• What you will do:
Copy, from the data below, every line that has "Zonder" in it.

• Material provided:
■ ■ ■ ■ ■ ■ ■

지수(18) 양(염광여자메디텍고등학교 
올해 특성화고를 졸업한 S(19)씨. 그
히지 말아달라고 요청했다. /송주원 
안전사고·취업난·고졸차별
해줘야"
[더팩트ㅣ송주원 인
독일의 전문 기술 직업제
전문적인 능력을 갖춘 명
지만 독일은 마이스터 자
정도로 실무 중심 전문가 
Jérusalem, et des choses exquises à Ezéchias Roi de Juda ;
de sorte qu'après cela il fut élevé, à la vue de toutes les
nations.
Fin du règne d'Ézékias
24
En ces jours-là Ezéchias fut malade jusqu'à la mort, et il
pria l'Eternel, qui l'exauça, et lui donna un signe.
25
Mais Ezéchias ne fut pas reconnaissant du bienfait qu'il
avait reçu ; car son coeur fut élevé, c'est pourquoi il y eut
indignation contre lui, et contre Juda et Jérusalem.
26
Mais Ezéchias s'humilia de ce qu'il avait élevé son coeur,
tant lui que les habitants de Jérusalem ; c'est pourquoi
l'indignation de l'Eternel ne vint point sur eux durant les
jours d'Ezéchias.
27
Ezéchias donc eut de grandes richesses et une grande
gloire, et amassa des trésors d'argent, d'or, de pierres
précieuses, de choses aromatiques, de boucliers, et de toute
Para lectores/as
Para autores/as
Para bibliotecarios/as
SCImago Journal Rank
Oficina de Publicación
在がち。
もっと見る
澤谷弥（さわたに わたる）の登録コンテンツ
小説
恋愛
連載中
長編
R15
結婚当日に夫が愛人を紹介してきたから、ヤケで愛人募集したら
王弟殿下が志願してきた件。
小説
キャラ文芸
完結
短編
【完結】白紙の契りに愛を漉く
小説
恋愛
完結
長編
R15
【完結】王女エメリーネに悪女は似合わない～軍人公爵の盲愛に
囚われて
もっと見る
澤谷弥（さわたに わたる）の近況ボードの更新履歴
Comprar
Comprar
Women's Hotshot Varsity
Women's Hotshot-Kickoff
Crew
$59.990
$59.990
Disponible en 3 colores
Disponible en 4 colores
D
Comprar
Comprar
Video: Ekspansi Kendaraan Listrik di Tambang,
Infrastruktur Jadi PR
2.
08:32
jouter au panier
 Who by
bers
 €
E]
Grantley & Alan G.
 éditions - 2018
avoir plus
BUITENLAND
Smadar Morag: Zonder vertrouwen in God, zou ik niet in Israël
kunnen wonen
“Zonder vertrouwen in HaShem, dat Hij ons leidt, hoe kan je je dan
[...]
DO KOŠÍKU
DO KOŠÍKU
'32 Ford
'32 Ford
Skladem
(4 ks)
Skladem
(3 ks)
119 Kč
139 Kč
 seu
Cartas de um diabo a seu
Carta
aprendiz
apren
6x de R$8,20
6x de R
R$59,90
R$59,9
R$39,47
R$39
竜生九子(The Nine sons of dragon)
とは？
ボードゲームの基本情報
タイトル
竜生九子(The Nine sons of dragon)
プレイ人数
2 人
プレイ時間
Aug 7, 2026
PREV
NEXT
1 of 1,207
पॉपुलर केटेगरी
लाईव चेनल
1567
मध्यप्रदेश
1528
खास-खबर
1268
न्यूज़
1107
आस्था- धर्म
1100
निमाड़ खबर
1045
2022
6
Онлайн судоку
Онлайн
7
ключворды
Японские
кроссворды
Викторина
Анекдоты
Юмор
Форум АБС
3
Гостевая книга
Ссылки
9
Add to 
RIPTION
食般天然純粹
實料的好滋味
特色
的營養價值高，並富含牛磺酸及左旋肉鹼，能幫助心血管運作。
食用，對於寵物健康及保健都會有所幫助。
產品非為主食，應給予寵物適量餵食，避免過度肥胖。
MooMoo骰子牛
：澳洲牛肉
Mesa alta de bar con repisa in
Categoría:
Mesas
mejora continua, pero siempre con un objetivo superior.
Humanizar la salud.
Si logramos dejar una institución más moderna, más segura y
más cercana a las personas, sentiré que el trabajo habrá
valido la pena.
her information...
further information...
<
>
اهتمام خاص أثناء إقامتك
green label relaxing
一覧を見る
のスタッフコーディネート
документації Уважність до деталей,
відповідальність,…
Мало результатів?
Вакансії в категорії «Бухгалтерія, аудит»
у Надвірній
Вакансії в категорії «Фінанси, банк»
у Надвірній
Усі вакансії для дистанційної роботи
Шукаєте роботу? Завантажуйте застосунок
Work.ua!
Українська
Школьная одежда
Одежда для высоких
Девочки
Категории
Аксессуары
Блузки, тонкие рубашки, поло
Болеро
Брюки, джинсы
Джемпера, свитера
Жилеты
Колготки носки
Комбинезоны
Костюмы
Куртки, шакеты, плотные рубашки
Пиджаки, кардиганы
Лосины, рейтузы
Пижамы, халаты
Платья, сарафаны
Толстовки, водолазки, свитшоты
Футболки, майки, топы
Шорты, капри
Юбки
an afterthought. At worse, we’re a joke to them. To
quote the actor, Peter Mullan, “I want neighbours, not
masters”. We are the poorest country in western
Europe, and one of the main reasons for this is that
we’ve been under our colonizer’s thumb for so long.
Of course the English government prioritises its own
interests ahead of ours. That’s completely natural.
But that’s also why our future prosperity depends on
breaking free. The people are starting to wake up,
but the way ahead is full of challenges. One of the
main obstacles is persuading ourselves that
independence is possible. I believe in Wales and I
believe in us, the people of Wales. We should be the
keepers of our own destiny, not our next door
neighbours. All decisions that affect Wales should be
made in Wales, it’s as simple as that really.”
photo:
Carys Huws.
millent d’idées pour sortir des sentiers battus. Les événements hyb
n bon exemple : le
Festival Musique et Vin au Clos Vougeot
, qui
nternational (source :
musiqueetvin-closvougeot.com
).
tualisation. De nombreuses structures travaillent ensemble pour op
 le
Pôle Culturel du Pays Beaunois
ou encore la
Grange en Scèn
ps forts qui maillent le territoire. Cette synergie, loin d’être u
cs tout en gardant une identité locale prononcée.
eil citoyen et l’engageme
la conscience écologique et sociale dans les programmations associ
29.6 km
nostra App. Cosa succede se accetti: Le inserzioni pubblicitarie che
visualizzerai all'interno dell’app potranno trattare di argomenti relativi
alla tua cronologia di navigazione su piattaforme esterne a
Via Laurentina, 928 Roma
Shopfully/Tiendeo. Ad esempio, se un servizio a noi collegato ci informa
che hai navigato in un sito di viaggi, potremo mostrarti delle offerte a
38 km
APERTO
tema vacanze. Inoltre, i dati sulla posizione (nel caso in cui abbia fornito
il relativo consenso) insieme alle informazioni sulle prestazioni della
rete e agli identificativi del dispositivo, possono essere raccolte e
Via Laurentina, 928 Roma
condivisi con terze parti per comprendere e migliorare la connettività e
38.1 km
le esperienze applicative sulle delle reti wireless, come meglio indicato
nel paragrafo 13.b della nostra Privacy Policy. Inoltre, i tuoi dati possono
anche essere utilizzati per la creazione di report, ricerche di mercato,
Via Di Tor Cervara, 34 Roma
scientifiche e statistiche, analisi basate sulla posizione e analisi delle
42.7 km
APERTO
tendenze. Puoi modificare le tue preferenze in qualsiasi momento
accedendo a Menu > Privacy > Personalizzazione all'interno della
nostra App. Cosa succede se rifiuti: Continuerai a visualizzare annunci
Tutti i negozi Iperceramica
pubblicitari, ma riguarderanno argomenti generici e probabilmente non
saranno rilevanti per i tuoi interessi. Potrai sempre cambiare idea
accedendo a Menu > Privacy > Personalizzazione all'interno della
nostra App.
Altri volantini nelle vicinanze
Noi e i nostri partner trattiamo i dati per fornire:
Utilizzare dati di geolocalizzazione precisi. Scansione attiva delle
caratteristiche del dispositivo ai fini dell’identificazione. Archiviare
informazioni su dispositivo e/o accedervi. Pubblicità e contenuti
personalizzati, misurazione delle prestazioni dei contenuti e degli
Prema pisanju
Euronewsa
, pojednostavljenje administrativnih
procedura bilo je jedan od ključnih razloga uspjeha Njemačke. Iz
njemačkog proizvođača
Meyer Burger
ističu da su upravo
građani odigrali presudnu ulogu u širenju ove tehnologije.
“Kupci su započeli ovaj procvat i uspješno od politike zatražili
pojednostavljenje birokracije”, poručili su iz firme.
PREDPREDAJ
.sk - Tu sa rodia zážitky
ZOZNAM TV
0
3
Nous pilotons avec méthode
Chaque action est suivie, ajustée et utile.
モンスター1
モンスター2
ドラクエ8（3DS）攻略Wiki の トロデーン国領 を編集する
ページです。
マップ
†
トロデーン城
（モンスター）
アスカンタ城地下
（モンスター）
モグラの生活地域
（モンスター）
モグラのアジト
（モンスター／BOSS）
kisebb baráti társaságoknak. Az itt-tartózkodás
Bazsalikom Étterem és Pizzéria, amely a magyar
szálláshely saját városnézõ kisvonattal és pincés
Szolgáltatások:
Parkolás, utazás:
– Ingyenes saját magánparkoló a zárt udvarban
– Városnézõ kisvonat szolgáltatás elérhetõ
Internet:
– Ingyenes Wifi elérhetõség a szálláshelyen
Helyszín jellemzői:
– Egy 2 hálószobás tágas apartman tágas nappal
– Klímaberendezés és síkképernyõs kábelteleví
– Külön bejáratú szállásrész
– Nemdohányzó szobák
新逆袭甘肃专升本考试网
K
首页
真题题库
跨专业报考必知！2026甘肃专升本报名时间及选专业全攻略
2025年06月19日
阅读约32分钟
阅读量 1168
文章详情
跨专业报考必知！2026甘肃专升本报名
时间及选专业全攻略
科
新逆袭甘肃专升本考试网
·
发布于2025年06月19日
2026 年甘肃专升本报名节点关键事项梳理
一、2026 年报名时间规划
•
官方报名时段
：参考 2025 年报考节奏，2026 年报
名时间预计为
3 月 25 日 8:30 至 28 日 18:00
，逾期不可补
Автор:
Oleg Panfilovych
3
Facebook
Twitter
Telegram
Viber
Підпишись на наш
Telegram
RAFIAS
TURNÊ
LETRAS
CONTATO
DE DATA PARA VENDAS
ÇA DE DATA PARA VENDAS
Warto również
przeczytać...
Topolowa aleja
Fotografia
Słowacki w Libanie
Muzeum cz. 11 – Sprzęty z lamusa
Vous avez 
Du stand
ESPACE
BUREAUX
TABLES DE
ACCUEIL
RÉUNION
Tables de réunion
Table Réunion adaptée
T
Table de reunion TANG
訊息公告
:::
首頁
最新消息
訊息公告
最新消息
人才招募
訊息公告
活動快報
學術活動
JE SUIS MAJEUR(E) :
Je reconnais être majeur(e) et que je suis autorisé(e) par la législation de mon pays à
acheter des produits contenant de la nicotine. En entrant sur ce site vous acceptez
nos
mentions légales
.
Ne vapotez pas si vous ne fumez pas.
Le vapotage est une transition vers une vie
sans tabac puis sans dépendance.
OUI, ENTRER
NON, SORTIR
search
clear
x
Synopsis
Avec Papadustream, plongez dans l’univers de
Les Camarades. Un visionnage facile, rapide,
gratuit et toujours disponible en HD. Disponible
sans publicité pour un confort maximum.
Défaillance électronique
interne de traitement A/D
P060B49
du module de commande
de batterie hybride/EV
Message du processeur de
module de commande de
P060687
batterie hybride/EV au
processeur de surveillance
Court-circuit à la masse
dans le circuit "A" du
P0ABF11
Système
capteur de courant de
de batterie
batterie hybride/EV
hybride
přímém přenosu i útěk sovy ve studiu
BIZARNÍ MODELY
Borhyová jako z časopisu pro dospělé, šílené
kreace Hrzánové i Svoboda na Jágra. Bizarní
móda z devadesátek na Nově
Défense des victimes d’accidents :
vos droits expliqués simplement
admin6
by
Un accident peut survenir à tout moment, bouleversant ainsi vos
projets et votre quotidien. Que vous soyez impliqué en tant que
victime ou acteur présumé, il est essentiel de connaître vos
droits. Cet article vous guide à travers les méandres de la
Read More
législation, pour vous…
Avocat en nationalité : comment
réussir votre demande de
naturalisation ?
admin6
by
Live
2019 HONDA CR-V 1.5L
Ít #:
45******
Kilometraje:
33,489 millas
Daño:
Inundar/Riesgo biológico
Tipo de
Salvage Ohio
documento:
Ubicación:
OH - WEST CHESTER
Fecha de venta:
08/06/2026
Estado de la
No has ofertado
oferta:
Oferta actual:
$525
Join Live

■ ■ ■ ■ ■ ■ ■

• Solution to the exercise:
Smadar Morag: Zonder vertrouwen in God, zou ik niet in Israël
“Zonder vertrouwen in HaShem, dat Hij ons leidt, hoe kan je je dan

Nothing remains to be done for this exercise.